Required action —
Reproduce exactly, from the line containing "The mnt namespace: Managing", every line down to the end of the data below.

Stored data

━━━━━━

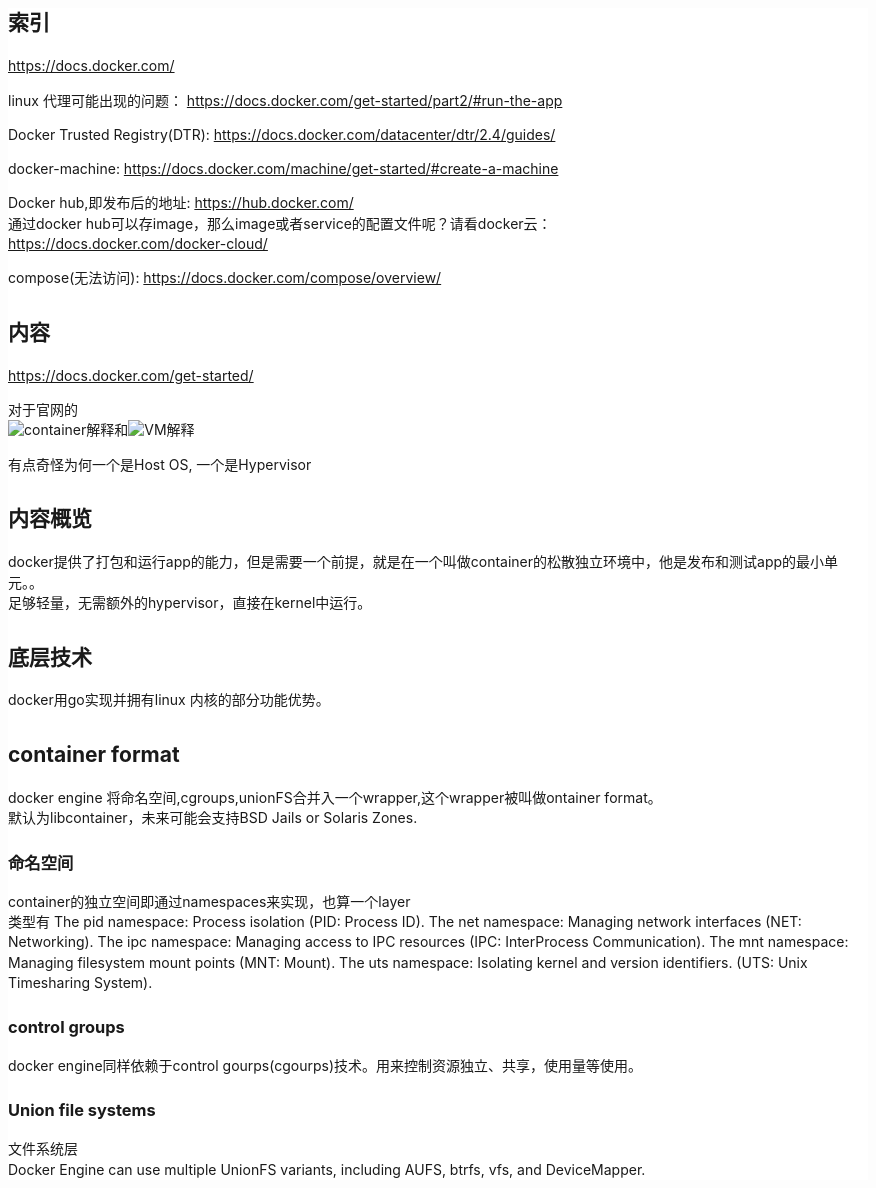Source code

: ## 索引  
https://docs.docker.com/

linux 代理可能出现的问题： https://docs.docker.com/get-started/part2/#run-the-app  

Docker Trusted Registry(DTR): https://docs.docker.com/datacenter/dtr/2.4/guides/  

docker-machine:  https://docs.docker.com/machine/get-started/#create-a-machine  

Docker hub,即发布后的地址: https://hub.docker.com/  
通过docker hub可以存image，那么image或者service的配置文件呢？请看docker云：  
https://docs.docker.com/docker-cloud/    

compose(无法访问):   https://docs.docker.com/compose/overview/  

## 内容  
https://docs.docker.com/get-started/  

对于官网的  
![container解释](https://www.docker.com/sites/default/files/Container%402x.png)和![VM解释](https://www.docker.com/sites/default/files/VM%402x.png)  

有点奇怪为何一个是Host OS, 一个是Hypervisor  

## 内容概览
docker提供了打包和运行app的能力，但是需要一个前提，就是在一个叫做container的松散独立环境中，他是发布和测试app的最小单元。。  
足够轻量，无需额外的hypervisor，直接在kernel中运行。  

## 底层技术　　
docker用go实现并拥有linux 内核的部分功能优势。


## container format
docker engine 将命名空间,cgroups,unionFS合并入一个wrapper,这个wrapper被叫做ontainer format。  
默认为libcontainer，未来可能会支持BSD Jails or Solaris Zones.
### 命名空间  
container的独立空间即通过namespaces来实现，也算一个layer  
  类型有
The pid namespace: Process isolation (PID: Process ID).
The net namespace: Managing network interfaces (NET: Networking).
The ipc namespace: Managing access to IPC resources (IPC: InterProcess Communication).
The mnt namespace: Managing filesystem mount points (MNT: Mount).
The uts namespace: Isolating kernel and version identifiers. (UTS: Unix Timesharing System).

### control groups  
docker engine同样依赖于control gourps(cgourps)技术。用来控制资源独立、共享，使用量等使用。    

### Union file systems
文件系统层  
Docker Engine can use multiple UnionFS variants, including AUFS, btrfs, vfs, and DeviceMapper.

━━━━━━

Response to this exercise —
The mnt namespace: Managing filesystem mount points (MNT: Mount).
The uts namespace: Isolating kernel and version identifiers. (UTS: Unix Timesharing System).

### control groups  
docker engine同样依赖于control gourps(cgourps)技术。用来控制资源独立、共享，使用量等使用。    

### Union file systems
文件系统层  
Docker Engine can use multiple UnionFS variants, including AUFS, btrfs, vfs, and DeviceMapper.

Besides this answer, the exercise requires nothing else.